Are "modern" system OpenGL textures persistent?


  1. If I create an OpenGL texture (using OpenGL 3.3+), can I be reasonably confident that it won’t get “lost” when Alt-tabbing, pressing Ctrl-Alt-Delete, window minimizing or any other similar operation? I am talking about a borderless fullscreen application.

  2. Without going into specifics, is there any danger with textures in a console application (XBOX/Nintendo Switch etc)? Like, when suspending the application, can OpenGL textures go poof?

  3. If that is the case, what is a good way to check if a texture exists after such an unfortunate incident? Is there an OpenGL function for this? I could always have a bitmap copy in RAM and if the texture is not valid any more, I could recreate it this way.

  4. I know that this is an OpenGL forum, but does anyone know what the situation is with modern DirectX? In older versions of DX, Direct3D surfaces did get lost when alt-tabbing or anything similar. Do modern DirectX textures suffer the same fate?

Thanks in advance.

Could you explain the background here? That is, where is this question coming from? I think that’d help the folks here give you the most useful response.

I can tell you I’ve been working on NVIDIA GPUs (and some AMD occasionally) on “desktop” PCs/GPUs on both Linux and Windows for 20+ years, and I’ve never experienced what you’re talking about.

The only time anything close to this has happened is when you blow past the full amount VRAM on the GPU and the driver starts (of course) swapping things off the GPU to try to make everything fit. Those textures aren’t “lost” though. They’ll be paged back onto the GPU if/when needed. Nowadays though, you have bindless textures where you can somewhat lock the texture in GPU accessible memory.

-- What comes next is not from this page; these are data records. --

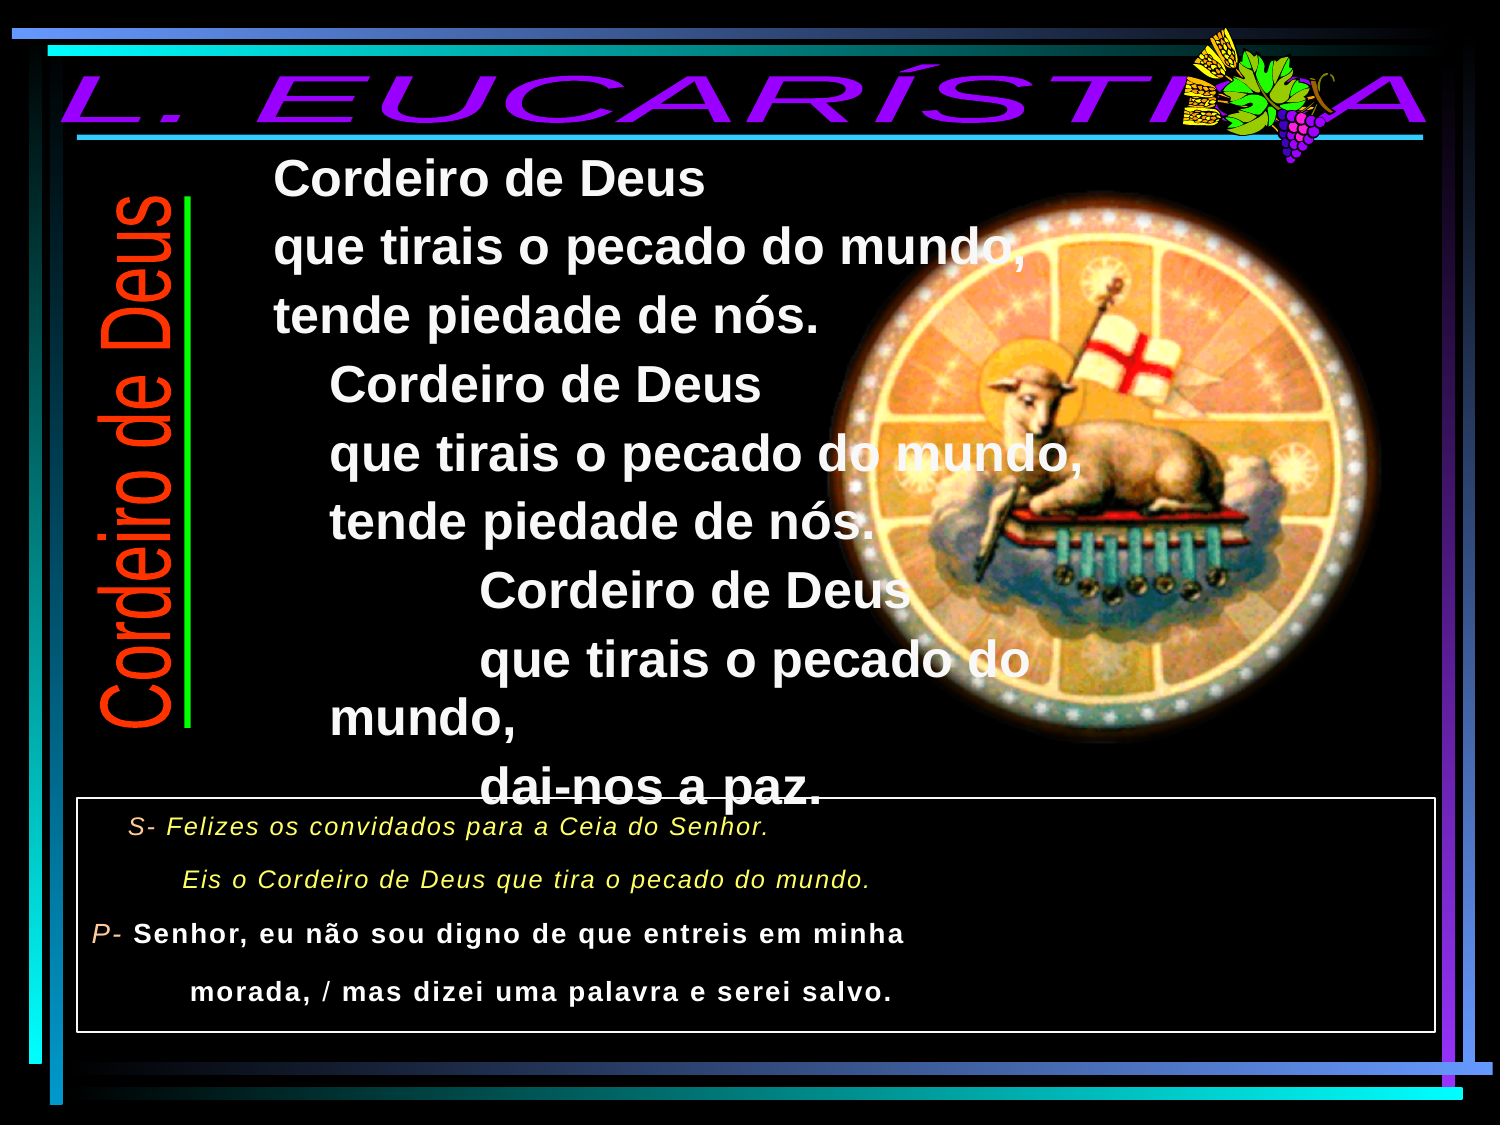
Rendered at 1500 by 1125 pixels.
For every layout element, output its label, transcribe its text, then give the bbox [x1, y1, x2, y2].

list Cordeiro de Deus que tirais o pecado do mundo, tende piedade de nós. Cordeiro de Deus que tirais o pecado do mundo, tende piedade de nós. Cordeiro de Deus que tirais o pecado do mundo, dai-nos a paz. [258, 140, 1235, 787]
picture [1196, 23, 1338, 161]
text_box S- Felizes os convidados para a Ceia do Senhor. Eis o Cordeiro de Deus que tira o pecado do mundo. P- Senhor, eu não sou digno de que entreis em minha morada, / mas dizei uma palavra e serei salvo. [76, 797, 1436, 1033]
picture [817, 184, 1389, 750]
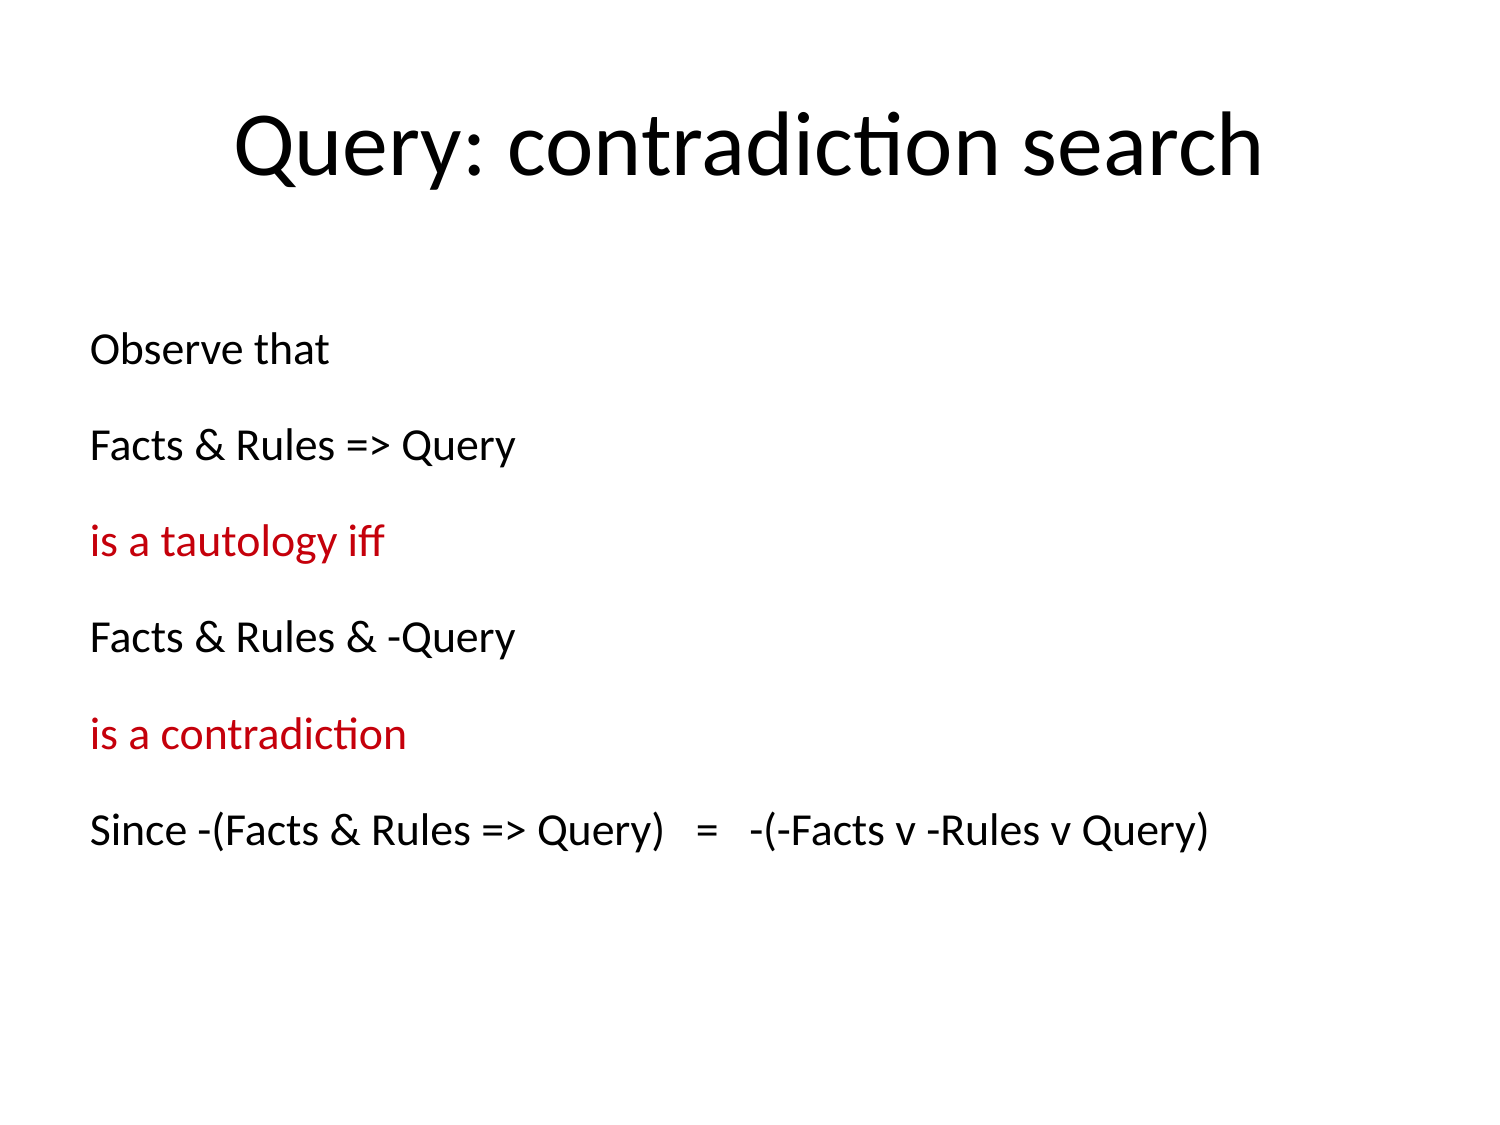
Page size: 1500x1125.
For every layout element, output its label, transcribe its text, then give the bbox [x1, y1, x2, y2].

Your description above suggests desktop/PC, not mobile. So you’re probably not talking about that “context lost” stuff that I’ve only seen happen in EGL/OpenGL ES on mobile/embedded GPU drivers (Qualcomm Adreno drivers, I’m looking at you).

Per the standard, GL_CONTEXT_LOST should only occur if the video hardware is reset by the driver due to a crash. It shouldn’t occur just because of Alt-Tab or even Ctrl-Alt-Del. Although if the hardware is taking an excessive amount of time to process a command, Ctrl-Alt-Del may trigger a reset; I have a system where this is a common issue with games using Id Tech 5 (Rage engine).

I don’t know if the historical behaviour of destroying a context on window size change remains in modern versions of windows. The usual solution to that was to create two contexts which share data; resizing a window would destroy the attached context but you could just create a new context sharing data with the non-attached context to avoid having to re-upload data. You’d still have to restore the context state, including any container objects (FBOs, VAOs, transform feedback objects, program pipeline objects).

Interesting. I’ve never heard of this, nor personally seen this happen on Windows since starting to do OpenGL development on it (8 years ago). Window resizing at least in my experience is completely independent of GL context creation. No need for 2nd context tricks. Going back 20+ years, I’ve not seen this behavior with NVIDIA on Linux either.

Got a link to someone describing this behavior by chance? Sounds like someone trying to compensate for an old GPU vendor-specific driver bug decades ago.

It was fairly standard behaviour prior to XP (i.e. 95/98/ME and NT4/2K). So around 25 years ago.

I can’t find any references now, so it’s probably been fixed since.

That was a time when Alt-Tab on a game was more likely than not to crash it. Particularly on NT/2K as they would process the Alt-Tab immediately whereas 95/98 would wait for the next GetMessage (essentially pre-emptive multi-tasking versus cooperative multi-tasking), so NT/2K would change the video mode in the middle of rendering a frame.

This was true in D3D, but it was basically never true in OpenGL. Even in the late 90s, most OpenGL implementations that were bug-free enough to rely on wouldn’t straight-up lose stuff from doing an alt-tab.

But this also meant that GL implementations were more complicated and would enforce a lot of regular RAM usage for texture backups. D3D forced developers to manually do these things, simply informing them when the system lost all of their data.

To my knowledge, OpenGL is not available on those platforms, so your question is moot. You’ll have to look up the documentation for your hardware in question.

While D3D12 continues to recognize the possibility of a lost-context resulting in a lost of GPU storage, it doesn’t happen through normal activity like switching active processes. It usually happens when an application behaves pathologically with regard to the GPU (shaders run too long, etc) and the OS tells the GPU to stop them.